▪ Un scandale, une véritable catastrophe nationale, un fiasco titanesque, des choix techniques critiquables, des erreurs de management impardonnables, des conséquences incalculables, toute une population qui crie sa colère, des années pour s’en remettre et un traumatisme qui n’est pas près de s’effacer des mémoires… Les médias n’en font plus leur Une, mais des dizaines de milliers de barils de pétrole continuent de s’échapper chaque jour du fond du golfe du Mexique. Ils vont venir pendant des mois, et même probablement des années, souiller les côtes américaines.
Le calvaire de l’équipe de France, de ses supporters et de ses sponsors s’est achevé par une ultime humiliation (un grand bravo tout de même à l’Afrique du Sud, classée au 83ème rang mondial, qui bat une équipe encore classée seconde au lendemain de la précédente Coupe du monde 2006). Le calvaire des riverains de la Louisiane et de la Floride, en revanche, est loin d’être terminé.
Pendant que la France comptait les ballons au fond de ses filets, les pêcheurs du golfe du Mexique ont continué de remballer les leurs : ils ne leur serviront plus avant longtemps ! Les experts ont de nouveau revu à la hausse, avec l’approbation tacite de BP, le débit du puits accidenté il y a deux mois jour pour jour.

● ● ● ● ●

### Consigne 1
D'après le texte affiché, à quel rang mondial l'Afrique du Sud est-elle classée ?
### Consigne 2
Reproduisez fidèlement le passage du texte affiché qui commence par « Le calvaire de l’équipe » et se termine par « jour pour jour. ».
Les lignes fournies ne sont pas nécessaires.

### Données fournies
● ● ● ● ●

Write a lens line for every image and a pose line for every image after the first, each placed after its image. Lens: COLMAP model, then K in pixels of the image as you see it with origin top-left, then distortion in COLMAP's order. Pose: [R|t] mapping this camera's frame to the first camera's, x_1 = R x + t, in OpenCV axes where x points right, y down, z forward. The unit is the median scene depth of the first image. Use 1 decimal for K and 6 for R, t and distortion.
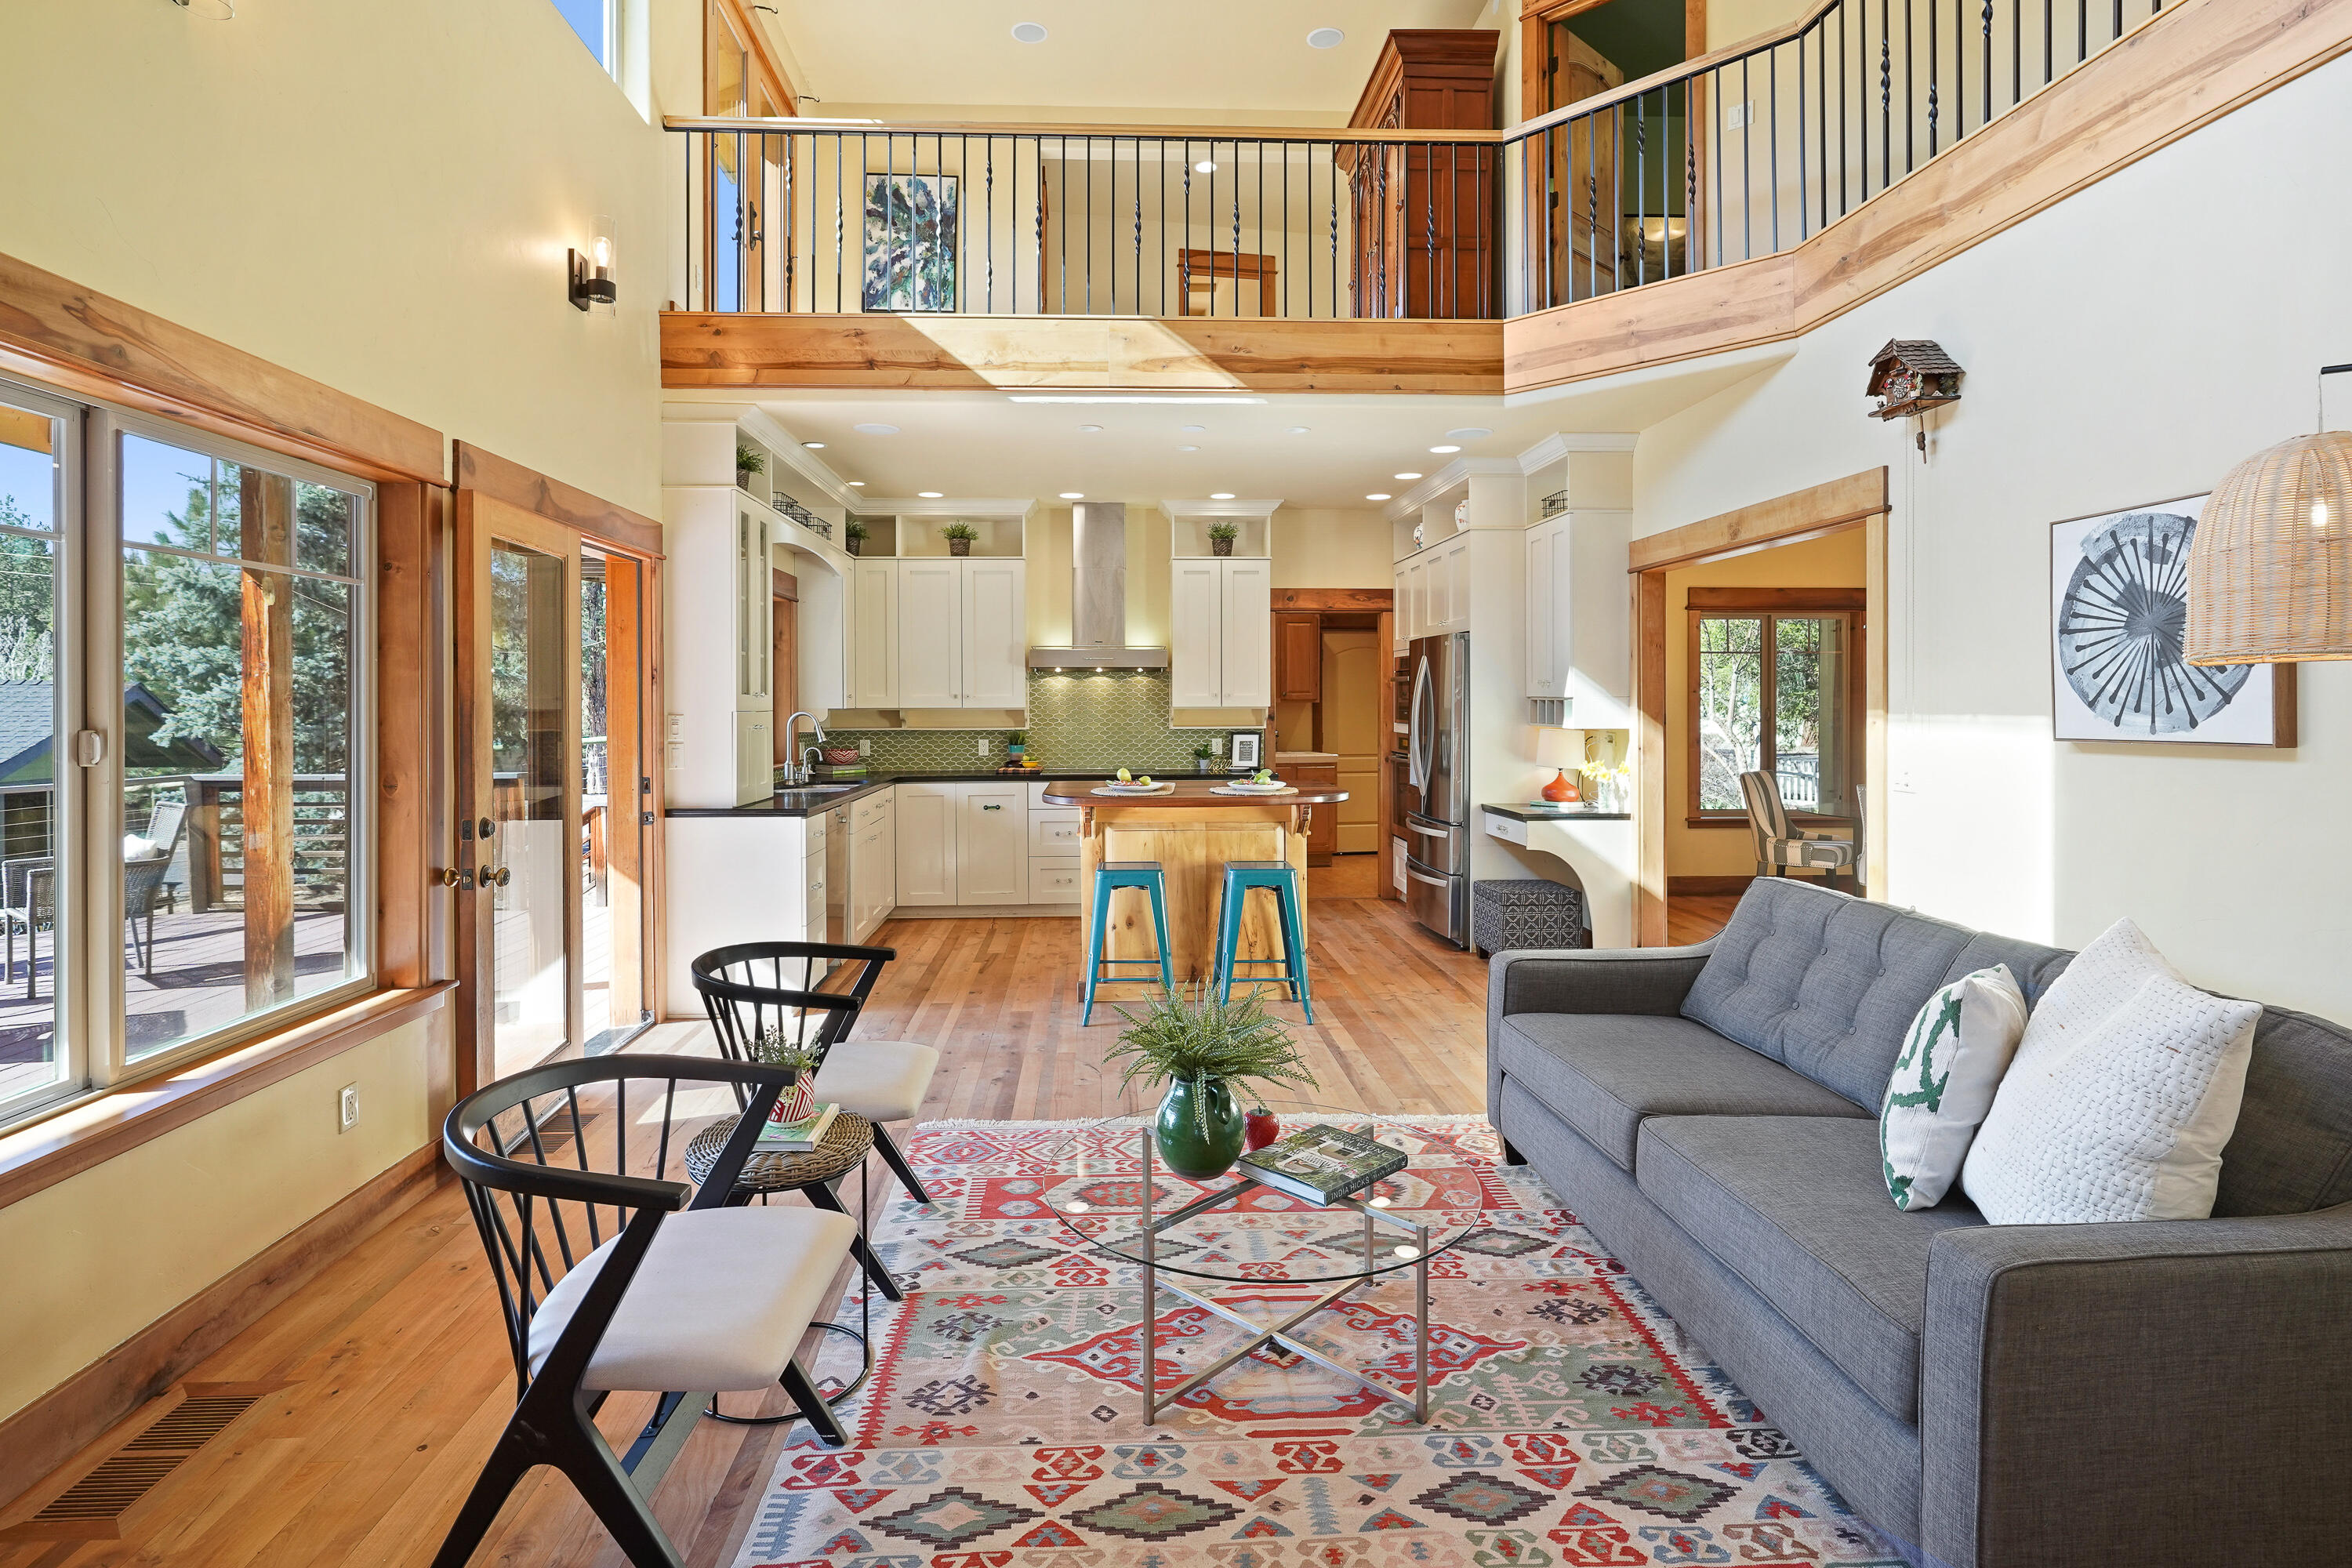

● ● ● ● ●

### Corrigé 1
Au 83ème rang mondial.

### Corrigé 2
Le calvaire de l’équipe de France, de ses supporters et de ses sponsors s’est achevé par une ultime humiliation (un grand bravo tout de même à l’Afrique du Sud, classée au 83ème rang mondial, qui bat une équipe encore classée seconde au lendemain de la précédente Coupe du monde 2006). Le calvaire des riverains de la Louisiane et de la Floride, en revanche, est loin d’être terminé.
Pendant que la France comptait les ballons au fond de ses filets, les pêcheurs du golfe du Mexique ont continué de remballer les leurs : ils ne leur serviront plus avant longtemps ! Les experts ont de nouveau revu à la hausse, avec l’approbation tacite de BP, le débit du puits accidenté il y a deux mois jour pour jour.